Action is being taken against the owner of the double row of Leyland Cypress and by mid-summer lorry driver Derek Friend's dark and damp back garden in Foster Way, Deal, should see the light of day.
Mr Friend said: "It has been a long fight and an absolute nightmare living with these trees. All I want is a quiet and happy life.
"Now I intend to pay the £340 council bill again for my neighbour to have trees overlooking her house taken down, so her young children can play in the sunshine."
The complaint about the nine-metre high hedge, in the back garden of a house at Church Lane, was made after Mr Friend unsuccessfully asked the owners to reduce the height.
He added: "One of the hedges blew down just missing my car on the driveway and once a month I have to clean my gutters, where the dead bits end up."
The brown scale-like leaves also fall on the lawn stopping grass growing.
Mr Friend owns D. and S.Transport and after a long haul he would like to relax in garden, but finds that the shadows from the hedge always keep the outside of his house chilly and shady.

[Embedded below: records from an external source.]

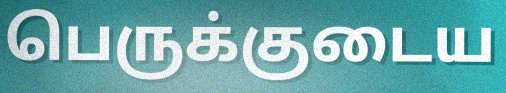
பெருக்குடையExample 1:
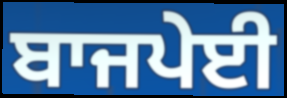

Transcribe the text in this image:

ਬਾਜਪੇਈ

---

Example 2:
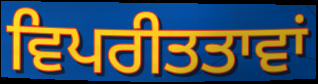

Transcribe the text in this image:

ਵਿਪਰੀਤਤਾਵਾਂ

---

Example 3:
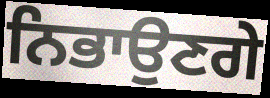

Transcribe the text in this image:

ਨਿਭਾਉਣਗੇ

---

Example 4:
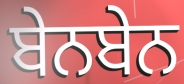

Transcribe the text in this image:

ਬੇਨਬੇਨ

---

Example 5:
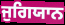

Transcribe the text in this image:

ਜੁਗਿਯਾਨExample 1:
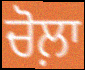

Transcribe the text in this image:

ਚੋਲ਼ਾ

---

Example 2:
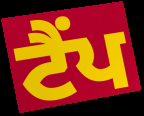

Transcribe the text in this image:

ਟੈਂਪ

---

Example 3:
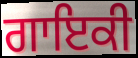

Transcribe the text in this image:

ਗਾਇਕੀ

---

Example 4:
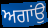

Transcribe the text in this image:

ਅਗਾਂਉ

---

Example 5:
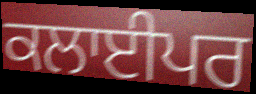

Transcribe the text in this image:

ਕਲਾਈਪਰ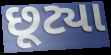
છૂટ્યાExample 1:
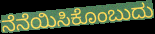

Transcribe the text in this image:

ನೆನೆಯಿಸಿಕೊಂಬುದು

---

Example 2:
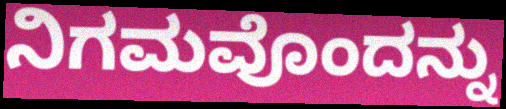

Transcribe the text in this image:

ನಿಗಮವೊಂದನ್ನು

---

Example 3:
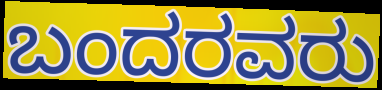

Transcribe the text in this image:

ಬಂದರವರು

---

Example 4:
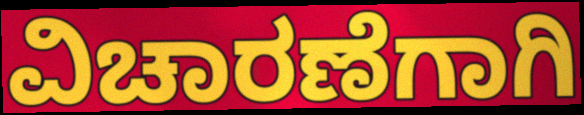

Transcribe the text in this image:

ವಿಚಾರಣೆಗಾಗಿ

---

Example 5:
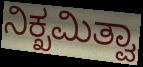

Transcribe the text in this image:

ನಿಕ್ಖಮಿತ್ವಾ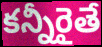
కన్నీరైతే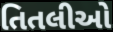
તિતલીઓ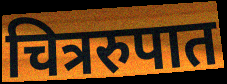
चित्ररुपातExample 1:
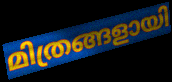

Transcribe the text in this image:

മിത്രങ്ങളായി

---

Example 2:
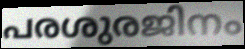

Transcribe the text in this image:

പരശുരജിനം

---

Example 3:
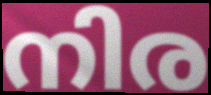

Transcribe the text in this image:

നിര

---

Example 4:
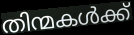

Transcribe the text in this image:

തിന്മകൾക്ക്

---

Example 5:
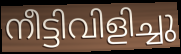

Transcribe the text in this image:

നീട്ടിവിളിച്ചു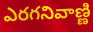
ఎరగనివాణ్ణి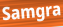
Samgra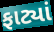
ફાટ્યાં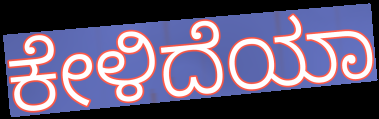
ಕೇಳಿದೆಯಾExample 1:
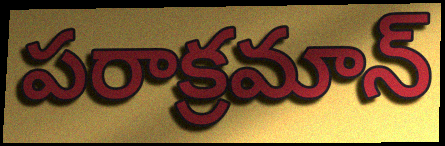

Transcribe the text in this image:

పరాక్రమాన్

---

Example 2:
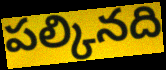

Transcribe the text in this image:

పల్కినది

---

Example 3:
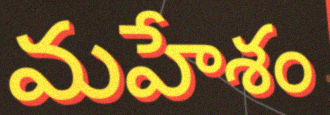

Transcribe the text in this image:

మహేశం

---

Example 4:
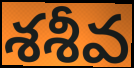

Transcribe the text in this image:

శశీవ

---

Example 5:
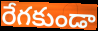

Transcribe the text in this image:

రేగకుండాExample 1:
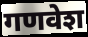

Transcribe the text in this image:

गणवेश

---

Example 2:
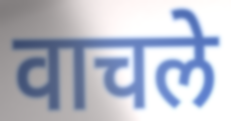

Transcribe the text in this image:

वाचले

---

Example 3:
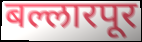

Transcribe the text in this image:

बल्लारपूर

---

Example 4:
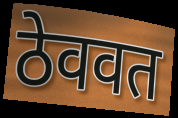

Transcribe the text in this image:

ठेववत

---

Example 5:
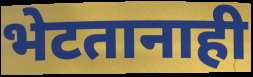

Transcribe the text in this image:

भेटतानाही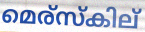
മെര്സ്കില്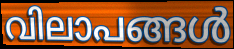
വിലാപങ്ങൾ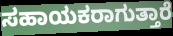
ಸಹಾಯಕರಾಗುತ್ತಾರೆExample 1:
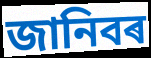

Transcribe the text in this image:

জানিবৰ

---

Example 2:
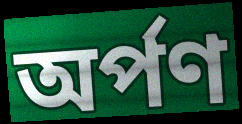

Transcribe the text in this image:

"Even in the summer it’s cold on a sunny day, so I go to Lanzarote three times a year."
He said he had tried to reason with the neighbour and heard about new legislation to help people in his predicament, so contacted the district council.

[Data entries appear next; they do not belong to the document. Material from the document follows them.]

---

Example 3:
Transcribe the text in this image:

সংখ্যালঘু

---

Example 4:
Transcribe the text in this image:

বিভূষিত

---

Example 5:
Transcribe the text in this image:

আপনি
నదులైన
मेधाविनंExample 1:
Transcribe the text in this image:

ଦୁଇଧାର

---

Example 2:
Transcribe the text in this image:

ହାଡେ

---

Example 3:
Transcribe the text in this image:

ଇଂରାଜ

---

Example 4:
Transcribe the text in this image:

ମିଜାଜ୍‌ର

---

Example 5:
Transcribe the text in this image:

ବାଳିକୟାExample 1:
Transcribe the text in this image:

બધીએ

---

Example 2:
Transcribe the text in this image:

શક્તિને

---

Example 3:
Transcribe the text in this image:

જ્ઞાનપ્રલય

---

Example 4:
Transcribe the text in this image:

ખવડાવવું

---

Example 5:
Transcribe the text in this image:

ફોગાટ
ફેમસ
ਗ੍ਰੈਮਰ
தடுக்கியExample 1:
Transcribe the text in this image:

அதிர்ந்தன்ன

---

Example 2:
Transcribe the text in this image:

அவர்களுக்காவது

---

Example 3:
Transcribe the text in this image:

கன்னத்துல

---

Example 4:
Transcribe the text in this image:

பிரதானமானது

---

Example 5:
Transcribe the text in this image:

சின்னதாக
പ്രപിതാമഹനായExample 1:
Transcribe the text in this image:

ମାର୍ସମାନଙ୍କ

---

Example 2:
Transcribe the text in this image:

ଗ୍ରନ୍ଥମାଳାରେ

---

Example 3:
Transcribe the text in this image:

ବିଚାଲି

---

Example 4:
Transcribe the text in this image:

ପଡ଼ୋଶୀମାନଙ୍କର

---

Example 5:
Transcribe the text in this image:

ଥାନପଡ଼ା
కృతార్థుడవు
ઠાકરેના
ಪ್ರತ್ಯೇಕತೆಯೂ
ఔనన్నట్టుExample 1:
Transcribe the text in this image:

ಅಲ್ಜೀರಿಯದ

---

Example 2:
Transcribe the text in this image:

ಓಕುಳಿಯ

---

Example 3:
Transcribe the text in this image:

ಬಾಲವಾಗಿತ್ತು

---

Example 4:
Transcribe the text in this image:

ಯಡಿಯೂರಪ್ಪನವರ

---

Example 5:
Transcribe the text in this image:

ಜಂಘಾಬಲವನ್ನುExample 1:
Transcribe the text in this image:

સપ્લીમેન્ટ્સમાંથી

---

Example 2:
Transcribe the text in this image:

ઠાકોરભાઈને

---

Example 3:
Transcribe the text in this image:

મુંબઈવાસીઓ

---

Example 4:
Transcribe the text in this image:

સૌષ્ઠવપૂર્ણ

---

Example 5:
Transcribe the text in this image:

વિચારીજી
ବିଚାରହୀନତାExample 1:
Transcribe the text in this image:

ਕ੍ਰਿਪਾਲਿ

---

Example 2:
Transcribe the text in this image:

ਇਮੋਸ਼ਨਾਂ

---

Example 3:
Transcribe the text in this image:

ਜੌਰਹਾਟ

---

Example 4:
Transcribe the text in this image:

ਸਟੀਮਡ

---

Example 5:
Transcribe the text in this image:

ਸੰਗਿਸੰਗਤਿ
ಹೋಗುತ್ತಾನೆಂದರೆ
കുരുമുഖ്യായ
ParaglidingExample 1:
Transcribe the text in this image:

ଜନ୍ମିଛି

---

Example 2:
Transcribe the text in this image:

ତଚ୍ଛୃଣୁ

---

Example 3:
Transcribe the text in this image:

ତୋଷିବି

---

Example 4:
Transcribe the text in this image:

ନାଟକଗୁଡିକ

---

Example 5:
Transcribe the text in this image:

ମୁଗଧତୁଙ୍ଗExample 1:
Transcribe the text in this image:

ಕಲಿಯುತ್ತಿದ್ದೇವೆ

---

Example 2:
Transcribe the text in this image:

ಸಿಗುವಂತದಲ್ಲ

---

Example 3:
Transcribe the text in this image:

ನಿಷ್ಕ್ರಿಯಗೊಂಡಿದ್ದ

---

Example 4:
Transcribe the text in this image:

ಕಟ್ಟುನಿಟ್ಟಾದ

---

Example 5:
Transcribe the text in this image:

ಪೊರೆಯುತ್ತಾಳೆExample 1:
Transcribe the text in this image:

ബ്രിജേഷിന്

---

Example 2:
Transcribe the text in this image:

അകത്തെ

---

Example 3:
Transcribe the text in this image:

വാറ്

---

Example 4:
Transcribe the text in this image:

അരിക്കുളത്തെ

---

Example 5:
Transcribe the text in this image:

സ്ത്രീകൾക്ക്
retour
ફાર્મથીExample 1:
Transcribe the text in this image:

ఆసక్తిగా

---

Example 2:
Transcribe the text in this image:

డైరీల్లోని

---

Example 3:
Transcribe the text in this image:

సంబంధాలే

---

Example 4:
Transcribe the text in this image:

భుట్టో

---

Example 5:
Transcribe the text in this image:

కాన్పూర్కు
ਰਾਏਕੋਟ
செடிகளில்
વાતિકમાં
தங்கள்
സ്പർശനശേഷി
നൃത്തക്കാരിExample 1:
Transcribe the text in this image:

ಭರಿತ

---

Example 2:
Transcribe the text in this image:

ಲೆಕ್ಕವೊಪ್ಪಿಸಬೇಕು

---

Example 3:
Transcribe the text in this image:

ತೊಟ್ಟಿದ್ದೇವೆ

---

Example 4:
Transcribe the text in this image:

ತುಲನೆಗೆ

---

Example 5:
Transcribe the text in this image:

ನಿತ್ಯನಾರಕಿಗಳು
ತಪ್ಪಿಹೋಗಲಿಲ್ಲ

He praised the officers for their help and said he had been determined to take his problem to the highest court in the land if necessary.
The daughter of the owner of the Church Lane house wrote to the council to say she had recently been widowed and was "horrified" to receive a letter referring to the Anti-Social Behaviour Act.
She said the hedge was planted in 1962 and formed a "woodland area" and habitat for squirrels and birds.